Buitenland

Washington leert journalisten oorlog verslaan

Het Amerikaanse ministerie van Defensie (Pentagon) heeft miljoenen geïnvesteerd in de voorbereidingen voor de komende oorlog tegen Irak. Een fractie van dat bedrag werd gereserveerd voor de training en begeleiding van ongeveer 500 journalisten die de oorlog van dichtbij zullen volgen.

Van onze correspondent
28 February 2003 11:35Gewijzigd op 14 November 2020 00:10

Zeker sinds de Tweede Wereldoorlog is de oorlogscorrespondent een bekend verschijnsel bij alle nationale en internationale gewapende conflicten.

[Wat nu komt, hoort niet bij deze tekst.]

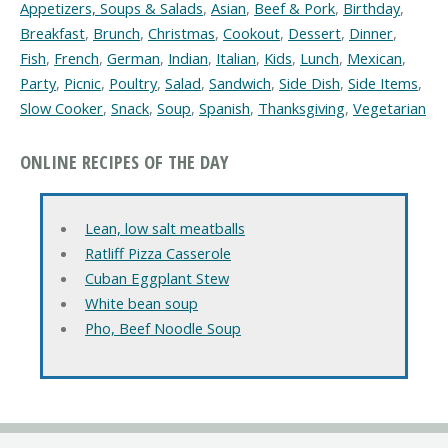
Appetizers, Soups & Salads
,
Asian
,
Beef & Pork
,
Birthday
,
Breakfast
,
Brunch
,
Christmas
,
Cookout
,
Dessert
,
Dinner
,
Fish
,
French
,
German
,
Indian
,
Italian
,
Kids
,
Lunch
,
Mexican
,
Party
,
Picnic
,
Poultry
,
Salad
,
Sandwich
,
Side Dish
,
Side Items
,
Slow Cooker
,
Snack
,
Soup
,
Spanish
,
Thanksgiving
,
Vegetarian
ONLINE RECIPES OF THE DAY
Lean, low salt meatballs
Ratliff Pizza Casserole
Cuban Eggplant Stew
White bean soup
Pho, Beef Noodle Soup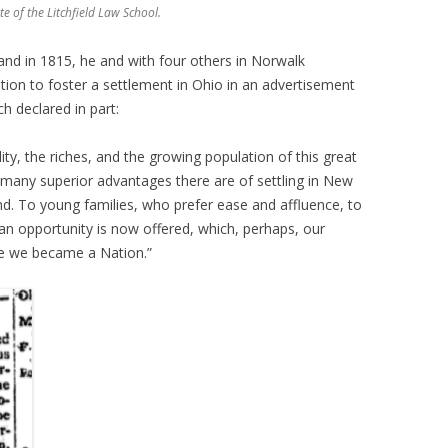
e of the Litchfield Law School.
and in 1815, he and with four others in Norwalk
ion to foster a settlement in Ohio in an advertisement
h declared in part:
lity, the riches, and the growing population of this great
 many superior advantages there are of settling in New
ind. To young families, who prefer ease and affluence, to
 an opportunity is now offered, which, perhaps, our
ce we became a Nation.”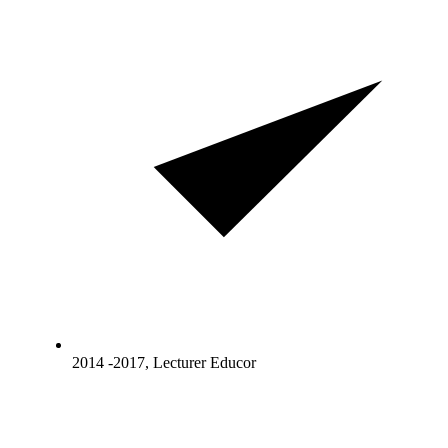
2014 -2017, Lecturer Educor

Aanvankelijk ging het daarbij om de schrijvende pers plus fotografen. Maar sinds de Vietnamoorlog werd de rol van de elektronische media steeds prominenter. Volgens sommige politieke analisten werd de Vietnamoorlog door de Amerikanen verloren omdat het thuisfront dagelijks de gruwelijke oorlogsbeelden over het tv-scherm zag flitsen. Dat leidde tot een groeiend verzet tegen Amerika’s activiteiten in Zuidoost-Azië en ondermijnde de politieke steun voor dat conflict op het thuisfront. Mediarapportage kreeg een nieuwe dimensie tijdens de Golfoorlog, toen CNN de concurrentie versloeg met een live verslag van de eerste bombardementen op Bagdad. Moderne satellietverbindingen maken pers en media in toenemende mate onafhankelijk van de lokale infrastructuur, waardoor journalisten politieke of militaire censuur gemakkelijker kunnen omzeilen. Ook kan men het thuisfront sneller over de laatste ontwikkelingen informeren.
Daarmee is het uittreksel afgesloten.